DOCFIX-014 -- generate-root-ca is required (phase-02)

  • Symptom: after authorize-charm, vault stays BLOCKED "Missing CA cert".
  • Fix: run juju run vault/leader generate-root-ca -- it mints the charm-pki-local root and clears the block straight to active. (Omitting it leaves vault hung.)

L4 -- vault unseal via hidden prompt, not key-on-argv (phase-02)

  • Use Vault's own vault operator unseal (no argument) so it prompts hidden; the key is never on the command line / in a var / in ps / in scrollback. Do NOT use vault operator unseal $KEY (visible in ps on the unit). Unseal is re-runnable, so the verbatim-reference rule is looser here, but the security gain is real.

R3 -- "HA Enabled false" is correct for vault-on-mysql (phase-02)

  • Expected post-unseal: Initialized true / Sealed false / Storage Type mysql / HA Enabled false. Single-unit vault on the mysql backend is non-HA by design; any reference to "HA Enabled true (etcd backend)" is STALE (etcd was dropped).

================================================================================

Identity / openrc (phase-03)

================================================================================

DOCFIX-018 -- IP-only OS_AUTH_URL (phase-03)

  • This cloud is IP-only (no FQDN, no cloud DNS). The admin openrc must point at the keystone PUBLIC endpoint by IP: OS_AUTH_URL=https://10.12.4.50:5000/v3, with the vault root CA in OS_CACERT (B5 IP-SAN certs validate). No /etc/hosts, no FQDN.
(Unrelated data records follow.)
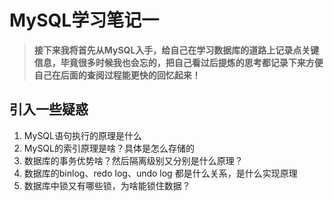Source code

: # MySQL学习笔记一



>  **接下来我将首先从MySQL入手，给自己在学习数据库的道路上记录点关键信息，毕竟很多时候我也会忘的，把自己看过后提炼的思考都记录下来方便自己在后面的查阅过程能更快的回忆起来！**



## 引入一些疑惑



1. MySQL语句执行的原理是什么
2. MySQL的索引原理是啥？具体是怎么存储的
3. 数据库的事务优势啥？然后隔离级别又分别是什么原理？
4. 数据库的binlog、redo log、undo log 都是什么关系，是什么实现原理
5. 数据库中锁又有哪些锁，为啥能锁住数据？

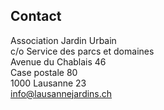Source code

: ## Contact

Association Jardin Urbain  
c/o Service des parcs et domaines  
Avenue du Chablais 46  
Case postale 80  
1000 Lausanne 23  
info@lausannejardins.ch  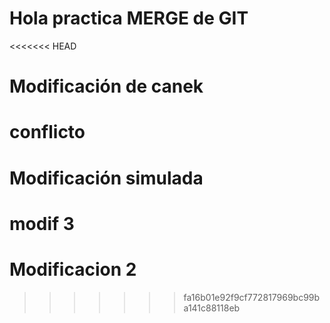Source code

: # Hola practica MERGE de GIT
<<<<<<< HEAD

Modificación de canek
=======
# conflicto
# Modificación simulada
# modif 3
# Modificacion 2
>>>>>>> fa16b01e92f9cf772817969bc99ba141c88118eb

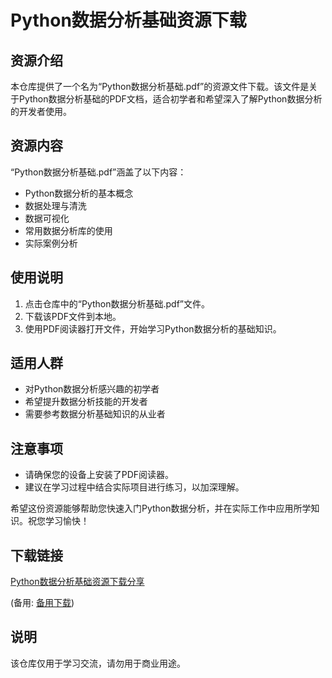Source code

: # Python数据分析基础资源下载

## 资源介绍

本仓库提供了一个名为“Python数据分析基础.pdf”的资源文件下载。该文件是关于Python数据分析基础的PDF文档，适合初学者和希望深入了解Python数据分析的开发者使用。

## 资源内容

“Python数据分析基础.pdf”涵盖了以下内容：

- Python数据分析的基本概念
- 数据处理与清洗
- 数据可视化
- 常用数据分析库的使用
- 实际案例分析

## 使用说明

1. 点击仓库中的“Python数据分析基础.pdf”文件。
2. 下载该PDF文件到本地。
3. 使用PDF阅读器打开文件，开始学习Python数据分析的基础知识。

## 适用人群

- 对Python数据分析感兴趣的初学者
- 希望提升数据分析技能的开发者
- 需要参考数据分析基础知识的从业者

## 注意事项

- 请确保您的设备上安装了PDF阅读器。
- 建议在学习过程中结合实际项目进行练习，以加深理解。

希望这份资源能够帮助您快速入门Python数据分析，并在实际工作中应用所学知识。祝您学习愉快！

## 下载链接
[Python数据分析基础资源下载分享](https://pan.quark.cn/s/a10124eed747) 

(备用: [备用下载](https://pan.baidu.com/s/1yA8T9_tw25P0lHeJxQK6_A?pwd=1234))

## 说明

该仓库仅用于学习交流，请勿用于商业用途。
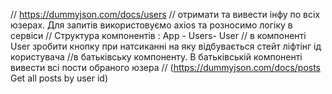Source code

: // https://dummyjson.com/docs/users
// отримати та вивести інфу по всіх юзерах. Для запитів використовуємо axios та розносимо логіку в сервіси
// Структура компонентів : App - Users- User
// в компоненті User зробити кнопку при натсиканні на яку відбувається стейт ліфтінг ід користувача 
//в батьківську компоненту. В батьківській компоненті вивести всі пости обраного юзера 
// (https://dummyjson.com/docs/posts  Get all posts by user id)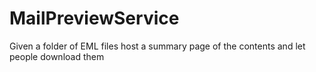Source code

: # MailPreviewService
Given a folder of EML files host a summary page of the contents and let people download them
DOCFIX-022 -- discover the admin project; do not hardcode it (phase-03)

  • Symptom: with TLS working, keystone returns HTTP 401.
  • Cause: wrong project scope. The scoping project name varies by charm rev (here it is admin, living in domain admin_domain; an older doc's OS_PROJECT_NAME=admin_domain 401s). Credential good, scope wrong.
  • Fix: a candidate loop -- try each of "admin admin_domain"; the first that issues a SCOPED token wins (phase-03 3.2). Costs 2 extra token requests; self-corrects across revs instead of re-introducing the 401-by-hardcode.
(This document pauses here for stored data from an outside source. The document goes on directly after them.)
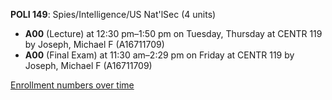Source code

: **POLI 149**: Spies/Intelligence/US Nat'lSec (4 units)

- **A00** (Lecture) at 12:30 pm–1:50 pm on Tuesday, Thursday at CENTR 119 by Joseph, Michael F (A16711709)
- **A00** (Final Exam) at 11:30 am–2:29 pm on Friday at CENTR 119 by Joseph, Michael F (A16711709)

[Enrollment numbers over time](./POLI149.tsv)
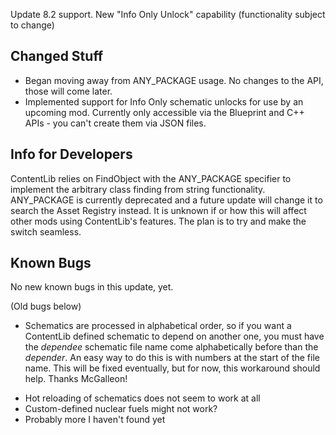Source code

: Update 8.2 support. New "Info Only Unlock" capability (functionality subject to change)




## Changed Stuff

- Began moving away from ANY_PACKAGE usage. No changes to the API, those will come later.
- Implemented support for Info Only schematic unlocks for use by an upcoming mod.
  Currently only accessible via the Blueprint and C++ APIs - you can't create them via JSON files.

## Info for Developers

ContentLib relies on FindObject with the ANY_PACKAGE specifier
to implement the arbitrary class finding from string functionality.
ANY_PACKAGE is currently deprecated and a future update will change it to search the Asset Registry instead.
It is unknown if or how this will affect other mods using ContentLib's features.
The plan is to try and make the switch seamless.

## Known Bugs

No new known bugs in this update, yet.

(Old bugs below)

- Schematics are processed in alphabetical order, so if you want a ContentLib defined schematic to depend on another one, you must have the *dependee* schematic file name come alphabetically before than the *depender*. An easy way to do this is with numbers at the start of the file name. This will be fixed eventually, but for now, this workaround should help. Thanks McGalleon!
<!-- TODO use array sort for patch loading priority? -->
- Hot reloading of schematics does not seem to work at all
- Custom-defined nuclear fuels might not work?
- Probably more I haven't found yet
================================================================================

Octavia enablement (phase-05)

================================================================================

L7 -- the openstack snap cannot read /tmp (phase-05, also phase-01 PKI sanity)

  • Symptom: openstack image create --file /tmp/... -> "[Errno 2] No such file or directory" even though sha256sum just read the same path.
  • Cause: the openstack CLI snap is confined and cannot read /tmp; it CAN read $HOME (home interface).
  • Fix: stage any file the snap must read under $HOME (e.g. $HOME/amphora-base/...), never /tmp.
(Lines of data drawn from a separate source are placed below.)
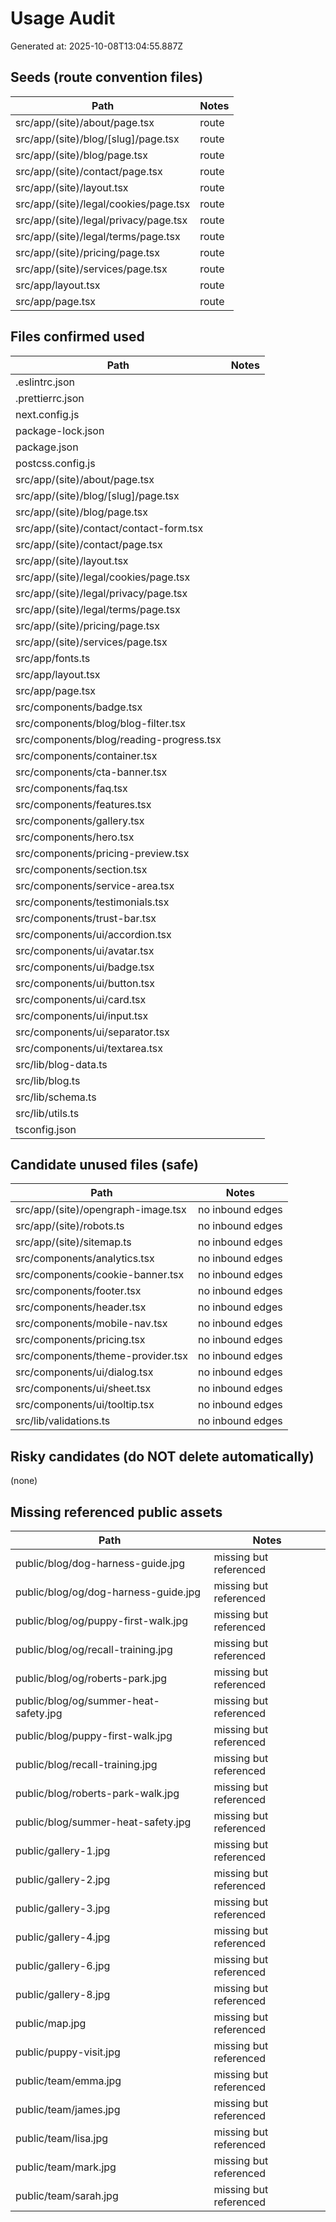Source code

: # Usage Audit

Generated at: 2025-10-08T13:04:55.887Z

## Seeds (route convention files)


| Path | Notes |
| --- | --- |
| src/app/(site)/about/page.tsx | route |
| src/app/(site)/blog/[slug]/page.tsx | route |
| src/app/(site)/blog/page.tsx | route |
| src/app/(site)/contact/page.tsx | route |
| src/app/(site)/layout.tsx | route |
| src/app/(site)/legal/cookies/page.tsx | route |
| src/app/(site)/legal/privacy/page.tsx | route |
| src/app/(site)/legal/terms/page.tsx | route |
| src/app/(site)/pricing/page.tsx | route |
| src/app/(site)/services/page.tsx | route |
| src/app/layout.tsx | route |
| src/app/page.tsx | route |

## Files confirmed used

| Path | Notes |
| --- | --- |
| .eslintrc.json |  |
| .prettierrc.json |  |
| next.config.js |  |
| package-lock.json |  |
| package.json |  |
| postcss.config.js |  |
| src/app/(site)/about/page.tsx |  |
| src/app/(site)/blog/[slug]/page.tsx |  |
| src/app/(site)/blog/page.tsx |  |
| src/app/(site)/contact/contact-form.tsx |  |
| src/app/(site)/contact/page.tsx |  |
| src/app/(site)/layout.tsx |  |
| src/app/(site)/legal/cookies/page.tsx |  |
| src/app/(site)/legal/privacy/page.tsx |  |
| src/app/(site)/legal/terms/page.tsx |  |
| src/app/(site)/pricing/page.tsx |  |
| src/app/(site)/services/page.tsx |  |
| src/app/fonts.ts |  |
| src/app/layout.tsx |  |
| src/app/page.tsx |  |
| src/components/badge.tsx |  |
| src/components/blog/blog-filter.tsx |  |
| src/components/blog/reading-progress.tsx |  |
| src/components/container.tsx |  |
| src/components/cta-banner.tsx |  |
| src/components/faq.tsx |  |
| src/components/features.tsx |  |
| src/components/gallery.tsx |  |
| src/components/hero.tsx |  |
| src/components/pricing-preview.tsx |  |
| src/components/section.tsx |  |
| src/components/service-area.tsx |  |
| src/components/testimonials.tsx |  |
| src/components/trust-bar.tsx |  |
| src/components/ui/accordion.tsx |  |
| src/components/ui/avatar.tsx |  |
| src/components/ui/badge.tsx |  |
| src/components/ui/button.tsx |  |
| src/components/ui/card.tsx |  |
| src/components/ui/input.tsx |  |
| src/components/ui/separator.tsx |  |
| src/components/ui/textarea.tsx |  |
| src/lib/blog-data.ts |  |
| src/lib/blog.ts |  |
| src/lib/schema.ts |  |
| src/lib/utils.ts |  |
| tsconfig.json |  |

## Candidate unused files (safe)

| Path | Notes |
| --- | --- |
| src/app/(site)/opengraph-image.tsx | no inbound edges |
| src/app/(site)/robots.ts | no inbound edges |
| src/app/(site)/sitemap.ts | no inbound edges |
| src/components/analytics.tsx | no inbound edges |
| src/components/cookie-banner.tsx | no inbound edges |
| src/components/footer.tsx | no inbound edges |
| src/components/header.tsx | no inbound edges |
| src/components/mobile-nav.tsx | no inbound edges |
| src/components/pricing.tsx | no inbound edges |
| src/components/theme-provider.tsx | no inbound edges |
| src/components/ui/dialog.tsx | no inbound edges |
| src/components/ui/sheet.tsx | no inbound edges |
| src/components/ui/tooltip.tsx | no inbound edges |
| src/lib/validations.ts | no inbound edges |

## Risky candidates (do NOT delete automatically)

(none)

## Missing referenced public assets

| Path | Notes |
| --- | --- |
| public/blog/dog-harness-guide.jpg | missing but referenced |
| public/blog/og/dog-harness-guide.jpg | missing but referenced |
| public/blog/og/puppy-first-walk.jpg | missing but referenced |
| public/blog/og/recall-training.jpg | missing but referenced |
| public/blog/og/roberts-park.jpg | missing but referenced |
| public/blog/og/summer-heat-safety.jpg | missing but referenced |
| public/blog/puppy-first-walk.jpg | missing but referenced |
| public/blog/recall-training.jpg | missing but referenced |
| public/blog/roberts-park-walk.jpg | missing but referenced |
| public/blog/summer-heat-safety.jpg | missing but referenced |
| public/gallery-1.jpg | missing but referenced |
| public/gallery-2.jpg | missing but referenced |
| public/gallery-3.jpg | missing but referenced |
| public/gallery-4.jpg | missing but referenced |
| public/gallery-6.jpg | missing but referenced |
| public/gallery-8.jpg | missing but referenced |
| public/map.jpg | missing but referenced |
| public/puppy-visit.jpg | missing but referenced |
| public/team/emma.jpg | missing but referenced |
| public/team/james.jpg | missing but referenced |
| public/team/lisa.jpg | missing but referenced |
| public/team/mark.jpg | missing but referenced |
| public/team/sarah.jpg | missing but referenced |

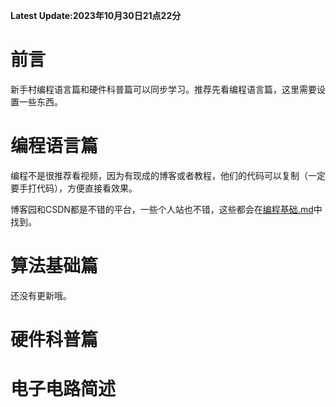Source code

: **Latest Update:2023年10月30日21点22分**
# 前言
新手村编程语言篇和硬件科普篇可以同步学习。推荐先看编程语言篇，这里需要设置一些东西。

# 编程语言篇
编程不是很推荐看视频，因为有现成的博客或者教程，他们的代码可以复制（一定要手打代码），方便直接看效果。

博客园和CSDN都是不错的平台，一些个人站也不错，这些都会在[编程基础.md](编程基础.md)中找到。
# 算法基础篇
还没有更新哦。
# 硬件科普篇

# 电子电路简述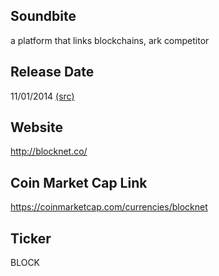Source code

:## Soundbite

a platform that links blockchains, ark competitor

## Release Date

11/01/2014 [(src)](https://coinmarketcap.com/currencies/blocknet)

## Website

http://blocknet.co/

## Coin Market Cap Link

https://coinmarketcap.com/currencies/blocknet

## Ticker

BLOCK

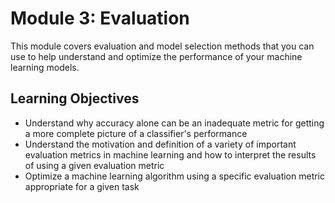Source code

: # Module 3: Evaluation

This module covers evaluation and model selection methods that you can use to help understand and optimize the performance of your machine learning models.

## Learning Objectives

- Understand why accuracy alone can be an inadequate metric for getting a more complete picture of a classifier's performance
- Understand the motivation and definition of a variety of important evaluation metrics in machine learning and how to interpret the results of using a given evaluation metric
- Optimize a machine learning algorithm using a specific evaluation metric appropriate for a given task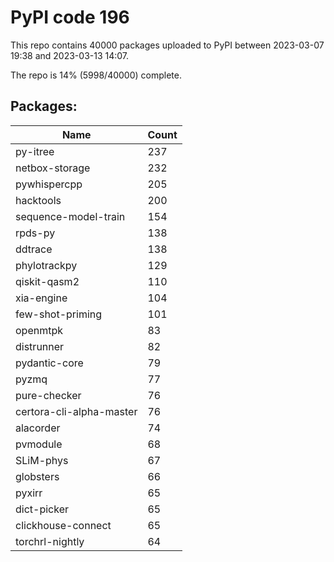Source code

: # PyPI code 196

This repo contains 40000 packages uploaded to PyPI between 
2023-03-07 19:38 and 2023-03-13 14:07.

The repo is 14% (5998/40000) complete.

## Packages:

| Name  | Count |
| ----- | ----- |
| py-itree | 237 |
| netbox-storage | 232 |
| pywhispercpp | 205 |
| hacktools | 200 |
| sequence-model-train | 154 |
| rpds-py | 138 |
| ddtrace | 138 |
| phylotrackpy | 129 |
| qiskit-qasm2 | 110 |
| xia-engine | 104 |
| few-shot-priming | 101 |
| openmtpk | 83 |
| distrunner | 82 |
| pydantic-core | 79 |
| pyzmq | 77 |
| pure-checker | 76 |
| certora-cli-alpha-master | 76 |
| alacorder | 74 |
| pvmodule | 68 |
| SLiM-phys | 67 |
| globsters | 66 |
| pyxirr | 65 |
| dict-picker | 65 |
| clickhouse-connect | 65 |
| torchrl-nightly | 64 |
octavia-configure-resources -- long-running action; o-hm0 transient is normal (phase-05)

  • configure-resources is long-running: juju's default action wait may time out ("timed out waiting for results") while the hook KEEPS RUNNING -- do NOT treat the wait-timeout as failure or re-fire blindly. Use a bound --wait and confirm completion via juju show-operation <N> (authoritative), not the streamed log.
  • NORMAL (not faults) during/after: lb-mgmt-net is IPv6-ULA (fc00::/..) by design; a "Virtual network for access to Amphorae is down" transient self-heals as o-hm0 comes up; the lb-mgmt network:distributed port shows DOWN (logical OVN port, never chassis-bound).

amp-image-tag-mismatch -- LP#1937003 (phase-05)

  • Octavia looks up the amphora image by octavia amp-image-tag; it MUST equal the tag the retrofit stamps (octavia-diskimage-retrofit amp-image-tag), both octavia-amphora. A mismatch means octavia cannot find the image even though it is built and ACTIVE. The amphora pipeline gate asserts the two are equal before building (phase-05 5.2).

================================================================================

Notes

================================================================================

  • This index covers phases 00-08. It grows the same way for any future phase: keyed by D-NNN / DOCFIX-NNN / L-N / R-N / named-symptom, each entry symptom -> cause -> fix with a "phase NN" back-reference, and decision rationale left to design-decisions.md.
  • memcached track drift is recorded in appendix-B (B.1), not here (it is a version-lock note, not a troubleshooting entry).